====== ENTRIES PROVIDED
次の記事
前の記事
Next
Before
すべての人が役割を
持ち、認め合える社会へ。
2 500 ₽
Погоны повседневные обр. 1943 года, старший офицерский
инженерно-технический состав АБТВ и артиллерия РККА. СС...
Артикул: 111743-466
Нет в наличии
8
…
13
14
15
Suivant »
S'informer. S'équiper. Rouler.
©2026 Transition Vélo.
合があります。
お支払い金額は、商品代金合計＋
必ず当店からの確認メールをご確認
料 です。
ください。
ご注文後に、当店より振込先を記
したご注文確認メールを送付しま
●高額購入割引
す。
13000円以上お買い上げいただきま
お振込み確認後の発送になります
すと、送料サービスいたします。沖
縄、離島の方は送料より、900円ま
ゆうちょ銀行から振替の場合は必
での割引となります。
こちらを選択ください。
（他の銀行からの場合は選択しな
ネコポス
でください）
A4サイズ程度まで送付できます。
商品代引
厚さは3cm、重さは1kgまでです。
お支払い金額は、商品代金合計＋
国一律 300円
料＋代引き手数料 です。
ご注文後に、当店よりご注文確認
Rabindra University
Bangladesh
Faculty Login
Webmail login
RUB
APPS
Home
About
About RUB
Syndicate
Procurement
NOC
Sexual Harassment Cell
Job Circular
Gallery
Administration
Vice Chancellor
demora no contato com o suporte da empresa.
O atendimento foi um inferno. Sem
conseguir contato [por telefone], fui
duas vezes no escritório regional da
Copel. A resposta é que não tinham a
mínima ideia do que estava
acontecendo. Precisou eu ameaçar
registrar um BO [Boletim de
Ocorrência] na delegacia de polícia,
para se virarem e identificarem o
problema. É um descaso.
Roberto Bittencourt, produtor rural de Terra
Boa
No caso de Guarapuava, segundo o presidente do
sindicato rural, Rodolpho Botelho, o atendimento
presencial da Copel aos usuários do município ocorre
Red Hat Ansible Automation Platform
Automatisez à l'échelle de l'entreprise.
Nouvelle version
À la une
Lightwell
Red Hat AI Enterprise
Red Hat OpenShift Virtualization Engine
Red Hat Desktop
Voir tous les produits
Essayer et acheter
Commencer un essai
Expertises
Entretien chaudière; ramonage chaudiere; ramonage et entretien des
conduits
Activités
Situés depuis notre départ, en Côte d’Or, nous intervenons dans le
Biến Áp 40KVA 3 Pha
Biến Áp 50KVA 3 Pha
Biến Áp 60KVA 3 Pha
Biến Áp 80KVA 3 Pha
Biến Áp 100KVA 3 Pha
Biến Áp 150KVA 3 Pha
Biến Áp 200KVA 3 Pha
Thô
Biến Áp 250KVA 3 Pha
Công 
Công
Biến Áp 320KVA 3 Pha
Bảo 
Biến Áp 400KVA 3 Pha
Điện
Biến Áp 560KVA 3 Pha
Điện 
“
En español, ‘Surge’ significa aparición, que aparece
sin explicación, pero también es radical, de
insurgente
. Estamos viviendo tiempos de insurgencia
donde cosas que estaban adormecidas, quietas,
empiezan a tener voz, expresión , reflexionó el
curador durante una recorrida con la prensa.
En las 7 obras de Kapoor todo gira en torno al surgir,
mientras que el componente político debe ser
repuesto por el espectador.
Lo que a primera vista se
============
## [WHAT TO WORK ON]
Bring together all lines of the entries above in which the string "Biến" occurs.

## [SOLUTION BELOW]
Biến Áp 40KVA 3 Pha
Biến Áp 50KVA 3 Pha
Biến Áp 60KVA 3 Pha
Biến Áp 80KVA 3 Pha
Biến Áp 100KVA 3 Pha
Biến Áp 150KVA 3 Pha
Biến Áp 200KVA 3 Pha
Biến Áp 250KVA 3 Pha
Biến Áp 320KVA 3 Pha
Biến Áp 400KVA 3 Pha
Biến Áp 560KVA 3 Pha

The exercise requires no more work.